28 Part 1 Foundations of Human Development
Kohlberg’s Theory of Moral Development
Imagine that you really need a medication, but do not have enough money
to pay the pharmacy. Would you steal the medicine from the pharmacy? What
if having the medicine is a matter of life and death? Lawrence Kohlberg asked
a similar question to children, teens, and adults. How do people decide what is
right and what is wrong? In doing his research, Kohlberg identified three differ-
ent levels of thinking that people go through in making moral decisions (per-
sonal decisions that evaluate what is right and what is wrong).
In the first level, people make decisions based on whether or not they will be
punished or rewarded. All children are in this level. In the second level, people’s
moral decisions are motivated by laws and how they might be perceived. Some
older children and many youth are in this level. In the third level, some teens and
many adults make moral decisions based on principles such as justice.
Because Kohlberg observed men and boys to develop his theory, some
researchers believed that his findings did not include the way women and girls
make decisions. Carol Gilligan was one of these researchers. She believed that the
idea of justice was typical of males, but less typical of females. She believed that
many women used the idea of care for others as a motivating factor in making
moral decisions.
Checkpoint
1. Which theorist described the stages of cognitive development in four stages?
What are these stages?
2. According to cognitive theory, why do young children think differently from
teens?
3. Describe Vygotsky’s sociocultural theory.

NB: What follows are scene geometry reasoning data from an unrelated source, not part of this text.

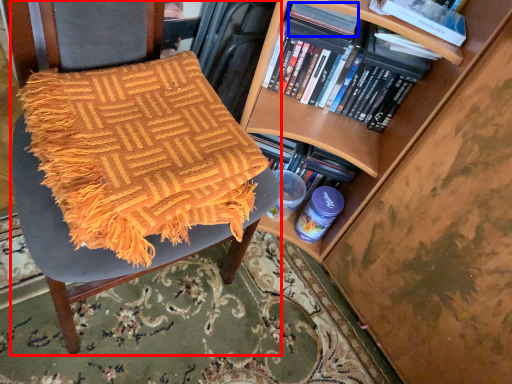
Question: Among these objects, which one is farthest to the camera, chair (highlighted by a red box) or paperback book (highlighted by a blue box)?

Choices:
 (A) chair
 (B) paperback book

Answer: (B)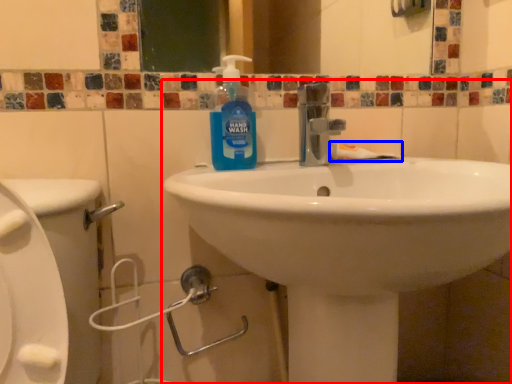
Question: Among these objects, which one is farthest to the camera, sink (highlighted by a red box) or toothpaste (highlighted by a blue box)?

4. What are moral decisions?
5. Describe Kohlberg’s three levels of thinking that people go through in
making moral decisions.
How Experiences Cause People to Behave
in Certain Ways
Researchers and scientists have long been interested in how people think and
learn. Early researchers and scientists believed that people were essentially blank
screens. Just like a computer, people are products of data entered. When data
is entered, an outcome will result. When talking about people, these results are
called observable behaviors (the things people do and say or the way they act).
Why does 8-year-old Tyler hit others on the playground? Does this behavior
occur because he was modeled aggressive behavior at home? Did an older
brother or sister hit him? Behaviorism is the belief that people’s behavior is
determined by forces in the environment that are beyond their control, 2-6. In
what is often described as the nature (what you were born with) versus nurture
(what you have been taught) debate, behaviorists believe that nurture wins.